Your Word says that “where your treasure is, there your heart will be also” (Matthew 6:21). And today I see how easily my heart wanders—how quickly it attaches itself to outcomes, approval, productivity, and the quiet fear of falling behind. My mind moves faster than my spirit can follow.
I feel the scattering in my thoughts.
In the way my prayers start strong but drift.
In the way I listen with one ear while planning the next step.
In the way my body is present but my heart is already somewhere else.
Yet even here, You are not distant.
You are the Shepherd who gathers.
The One who calls the scattered sheep by name.
The God who says, “I will give you shepherds after my own heart, who will feed you with knowledge and understanding” (Jeremiah 3:15).
The One who does not shame the wandering heart, but gently restores it.
You remind me that scattering is not the same as abandonment.
That You are skilled at gathering what life has spread out.
Your Word calls me back to a quieter posture:
“Be still, and know that I am God” (Psalm 46:10).
Stillness feels almost foreign when the world rewards motion. But I sense that stillness is not inactivity—it is alignment. It is allowing my soul to come back under Your voice instead of the many voices I have been trying to please.
Jesus, You told Martha that “only one thing is necessary” (Luke 10:42). I confess how often I live as though everything is necessary. I gather burdens You never handed me. I chase outcomes You never asked me to control. I measure fruit before You’ve even finished planting.
Today, I ask You to gather me.
Gather my thoughts back to truth.
Gather my desires back to what is eternal.
Gather my heart back to love—love for You, and love for the people right in front of me.

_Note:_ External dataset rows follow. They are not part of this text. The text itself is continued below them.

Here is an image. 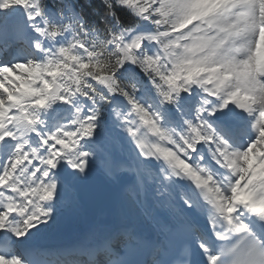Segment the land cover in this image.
<instances>
[{
    "label": "snow or ice",
    "instance_id": "obj_1",
    "mask_svg": "<svg viewBox=\"0 0 264 264\" xmlns=\"http://www.w3.org/2000/svg\"><path fill=\"white\" fill-rule=\"evenodd\" d=\"M10 39L0 264H264V0H0ZM116 140L128 183L159 184L131 201L156 237L100 221L49 258L34 242L95 175L127 188Z\"/></svg>",
    "mask_w": 264,
    "mask_h": 264
},
{
    "label": "rangeland",
    "instance_id": "obj_2",
    "mask_svg": "<svg viewBox=\"0 0 264 264\" xmlns=\"http://www.w3.org/2000/svg\"><path fill=\"white\" fill-rule=\"evenodd\" d=\"M114 149L119 155L130 160L129 154L131 153V147L126 140L123 142H121L120 140H116L114 142ZM131 155L134 156L135 153H131ZM132 200H135L134 195L125 196L123 194H119L114 204L109 208L110 209L109 217L110 216L115 217L116 215L114 214L122 213L127 209H131L130 207H128V204L131 203ZM80 217L81 220L79 221ZM83 221L84 218L82 216V212L78 208H76L74 211L65 210L64 213L62 214L59 224L55 228L43 232L41 235H43L44 233L52 234L55 230L57 232H61L66 228H69L70 226L74 225L75 223H81Z\"/></svg>",
    "mask_w": 264,
    "mask_h": 264
},
{
    "label": "water",
    "instance_id": "obj_3",
    "mask_svg": "<svg viewBox=\"0 0 264 264\" xmlns=\"http://www.w3.org/2000/svg\"><path fill=\"white\" fill-rule=\"evenodd\" d=\"M113 188L99 174L95 175L90 181L89 186L82 192L81 203L93 215L99 207L106 205L113 198Z\"/></svg>",
    "mask_w": 264,
    "mask_h": 264
},
{
    "label": "bare ground",
    "instance_id": "obj_4",
    "mask_svg": "<svg viewBox=\"0 0 264 264\" xmlns=\"http://www.w3.org/2000/svg\"><path fill=\"white\" fill-rule=\"evenodd\" d=\"M13 40V39H12ZM13 42H15L14 40H13ZM8 43H10V41L8 42ZM16 43V42H15ZM0 47L1 48H3V49H5L6 48V45H3V44H1L0 45ZM116 196L117 195H115V198H116ZM115 200V199H114ZM79 208H81L80 207V205H79ZM110 208V206H103V207H101L100 208V210H99V214H98V216H97V218H93V217H91V215H89V213H87L86 211H84V210H81V211H84V212H82V216H83V218H84V220H86V218H87V220L86 221H88V225H90V224H92V222L94 223V221H98V219H99V217H101L102 216V212H104L105 214L103 215V216H107L108 215V213L106 212V209H109ZM82 209V208H81ZM81 220V217H80V219H79V221ZM76 224V223H75ZM73 225V226H71L70 227V229H72V228H74V226H78L79 224H76V225ZM79 229H82V227H81V225H80V228ZM53 233H57V231L55 230Z\"/></svg>",
    "mask_w": 264,
    "mask_h": 264
},
{
    "label": "trees",
    "instance_id": "obj_5",
    "mask_svg": "<svg viewBox=\"0 0 264 264\" xmlns=\"http://www.w3.org/2000/svg\"><path fill=\"white\" fill-rule=\"evenodd\" d=\"M121 18H122V19L125 21V23L128 24V25L133 24V23L136 22L135 19H134L132 16H130L129 14L124 13V12L121 13Z\"/></svg>",
    "mask_w": 264,
    "mask_h": 264
}]
</instances>
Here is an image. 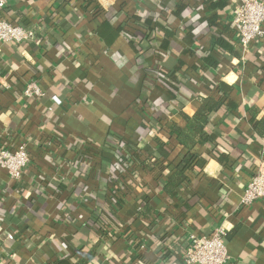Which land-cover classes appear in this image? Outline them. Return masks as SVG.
Masks as SVG:
<instances>
[{
  "label": "crops",
  "instance_id": "1",
  "mask_svg": "<svg viewBox=\"0 0 264 264\" xmlns=\"http://www.w3.org/2000/svg\"><path fill=\"white\" fill-rule=\"evenodd\" d=\"M235 1L10 0L0 9L36 31L0 52V147L26 143L31 156L20 180L0 168V264H183L189 236L221 223L229 264H264V198L241 204L264 164V38L242 49ZM134 28L147 36L132 44ZM32 80L43 96L23 95ZM208 97L221 104L217 141L193 145L205 162L169 194L170 164L186 152L172 126ZM117 140L130 183L116 181L113 204L105 158L113 164L107 146ZM81 152L94 154L83 176ZM99 189L119 223L97 232L85 205Z\"/></svg>",
  "mask_w": 264,
  "mask_h": 264
},
{
  "label": "built area",
  "instance_id": "2",
  "mask_svg": "<svg viewBox=\"0 0 264 264\" xmlns=\"http://www.w3.org/2000/svg\"><path fill=\"white\" fill-rule=\"evenodd\" d=\"M10 0H0V9L6 7ZM233 25L239 35L240 44L247 51L250 44L264 38V0H236L233 5ZM36 37L33 28L11 22L0 14V52L9 42L24 43ZM23 95L26 98H37L44 95L37 80H32L25 86ZM54 99L60 103L56 97ZM83 153V152H81ZM50 159V156L47 155ZM113 165L119 174L127 171L129 157L122 149H117L113 156ZM31 162L30 151L26 143L15 149L0 147V168L7 171L10 179L17 181ZM116 187V186H115ZM264 198V164L260 165L256 173L244 188L241 199L242 205H249ZM228 227L221 223L209 236L191 234L184 255L183 264H229L230 253L225 243ZM13 239V233H7Z\"/></svg>",
  "mask_w": 264,
  "mask_h": 264
},
{
  "label": "trees",
  "instance_id": "3",
  "mask_svg": "<svg viewBox=\"0 0 264 264\" xmlns=\"http://www.w3.org/2000/svg\"><path fill=\"white\" fill-rule=\"evenodd\" d=\"M147 36V30L142 28H134L129 30V35L127 36L129 41L134 44L137 38H141L144 40V36ZM161 71V70H160ZM158 79L164 85L169 87L170 83L168 81V76L164 75V73L158 72ZM221 108L220 102H215L211 97L203 99L202 105L198 109V111L193 115L189 116L184 114V119L186 121L184 126H179L174 124L172 126V132L176 135L179 140L180 145L183 149H185V153L181 155L180 158L173 159L170 166L173 168V172L168 178L167 182L163 183V189L169 194H173L174 189L181 182L186 180V171L194 164L202 165L205 161L204 159L199 158L196 154L192 153L190 150L196 143H206L208 141H217L216 136L212 135L210 132V126L212 123L213 114ZM259 127L262 133L264 132V120L259 121ZM125 142L122 140H117L114 144L107 148L108 151L114 153L117 149H123L125 147ZM94 154L90 152L80 153L78 159L74 162L75 173L76 175H84L86 170L89 167L91 160H93ZM106 160V161H105ZM105 162L109 165V169L107 172L108 184L109 187L106 189L107 199H112L113 204L117 201L115 195L117 192V186L119 182L120 185L129 184L130 181L127 178H121L119 174V170L116 166L111 164L112 162L105 158ZM99 173V171H98ZM120 178V180L118 179ZM117 183V185H116ZM119 186V185H118ZM109 192V195H108ZM99 193V194H98ZM102 191L99 189L97 193L93 192L90 195V200H92L93 205L88 206L85 205L91 211V217L89 221V225L94 228L95 231H103L110 227L112 221L118 222L115 217V213L112 209H102L100 202L102 199ZM105 193V190H104Z\"/></svg>",
  "mask_w": 264,
  "mask_h": 264
}]
</instances>
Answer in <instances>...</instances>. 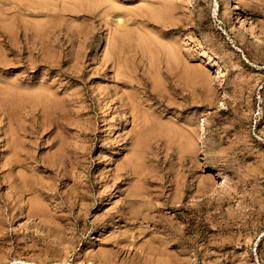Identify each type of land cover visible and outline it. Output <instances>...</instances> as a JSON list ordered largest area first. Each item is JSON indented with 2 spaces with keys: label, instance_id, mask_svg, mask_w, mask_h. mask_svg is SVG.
Instances as JSON below:
<instances>
[{
  "label": "rangeland",
  "instance_id": "obj_1",
  "mask_svg": "<svg viewBox=\"0 0 264 264\" xmlns=\"http://www.w3.org/2000/svg\"><path fill=\"white\" fill-rule=\"evenodd\" d=\"M31 1L0 0V264H264V0Z\"/></svg>",
  "mask_w": 264,
  "mask_h": 264
},
{
  "label": "bare ground",
  "instance_id": "obj_2",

Let the scattered pieces of my life come back into order, not by force, but by affection—drawn together by Your presence. Teach me again that abiding comes before bearing fruit, and that fruitfulness is a result of staying close, not striving harder.
If my soul must be scattered, let it be scattered like seed in Your hand—not blown by fear or hurry, but sown with purpose. And when the season comes, gather what You have grown, for Your glory and not my own.
I rest now, not because everything is done, but because You are faithful.